If we can always see each other as constantly changing and growing and acting in good faith—and if we can keep our destination, the end, in mind—we’ll have the motivation and the commitment it takes to always go for win-win.

SHARING THIS CHAPTER WITH ADULTS AND TEENS

Learning to Think “Win-Win”

Discuss the arm wrestling demonstration. Why is the win-win way of arm wrestling and thinking so much better for family relationships?

Discuss how one person with a win-win attitude can change a situation.

Ask family members: Why is internal contention more destructive to the family than the turbulent pressures from outside?

Interdependence Is the Goal

Ask family members: What needs to happen for family members to be able to work together to come up with solutions that are better than any one family member could come up with alone? How would the “one question, one commitment” idea be helpful?

Discuss the consequences of win-lose and lose-win thinking. Ask: Can you think of any situation in which either of these alternatives would work better than win-win?

Moving from “Me” to “We”

Review the funeral story as an example of how a very sensitive situation was turned into a win-win for everybody by one man with a vision and a plan. Discuss how you can develop and model a win-win attitude and behavior in some situation in your life.

Talk about the difference between a “scarcity” and an “abundance” mentality. Identify a situation in which an abundance mentality would benefit your family. Try to use abundance thinking for a week. Talk over the difference it makes in your family culture.

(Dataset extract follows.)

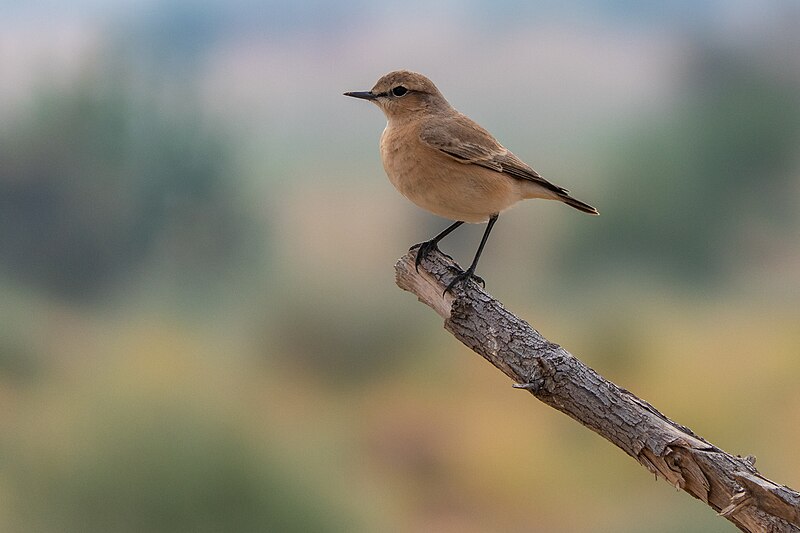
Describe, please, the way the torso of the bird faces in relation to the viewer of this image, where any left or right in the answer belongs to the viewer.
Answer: facing to the left of the viewer
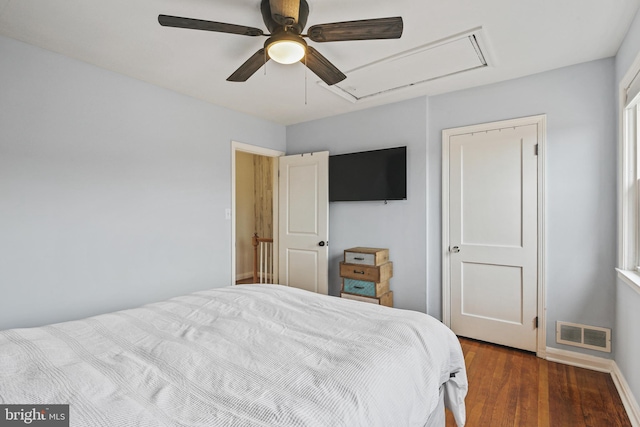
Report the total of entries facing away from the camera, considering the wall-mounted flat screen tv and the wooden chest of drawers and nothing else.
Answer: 0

Developing Win-Win Agreements with Family Members

Discuss the stories in this chapter that deal with the development of family win-win agreements. Talk about the difference these agreements make for children and for parents. Try creating a win-win agreement with another family member. Live with it for a week. Discuss the benefits and challenges.

Discuss the difference between discipline and punishment. Ask: How can we discipline without punishing?

Discuss what it means to see the big picture. When a family member is being disagreeable, how can seeing beyond the behavior of the moment help you think win-win?

SHARING THIS CHAPTER WITH CHILDREN

Enough for Everyone

Enjoy an afternoon in the sun with your children. Go to a place such as the beach, the park, or the mountains and talk with them about how wonderful the sun is and how there is enough for everyone. Point out that it doesn’t take anything away from the sun whether one or one million people are enjoying it. There is an abundance of sunshine, just as there is an abundance of love. Loving one person doesn’t mean you cannot love other people as well.

Play a game. Tell the children that this time, “winning” means it’s got to be a win for everyone. Decide on some new rules which say that being kind and considerate to the other players is more important than getting the most points. See what happens. Children might decide to give up a turn now and then, share the game money or candy, go for a team score, or offer advice on how to make a better move. After the game, have them discuss how helping everyone win made them feel. Help them to understand that the world has room for lots of winners.

Invite the family to a ball game and explain on the way that the plan is for everyone to take note of the “best” they see on the playing field—best play, best teamwork, best sportsmanship, best coordination—not only from the team they’re rooting for, but also from the opposing team. After the game, compare notes and have them point out all the good things they observed. Ask family members to share their insights and feelings.

Share the story about the two young brothers who had such a competitive relationship that they couldn’t enjoy being together. Discuss how the win-win approach they developed could help in solving any similar problems you might have between your children.

Select an issue that has created a struggle between you and your children. It could be something such as getting a swingset they want badly, visiting an amusement park, or doing something you’re not sure you want them to do. Sit down and discuss it. Lay all cards on the table. Determine what would constitute a win for each person involved and try to come up with a true win-win solution. Discuss together how you feel when the solution is reached.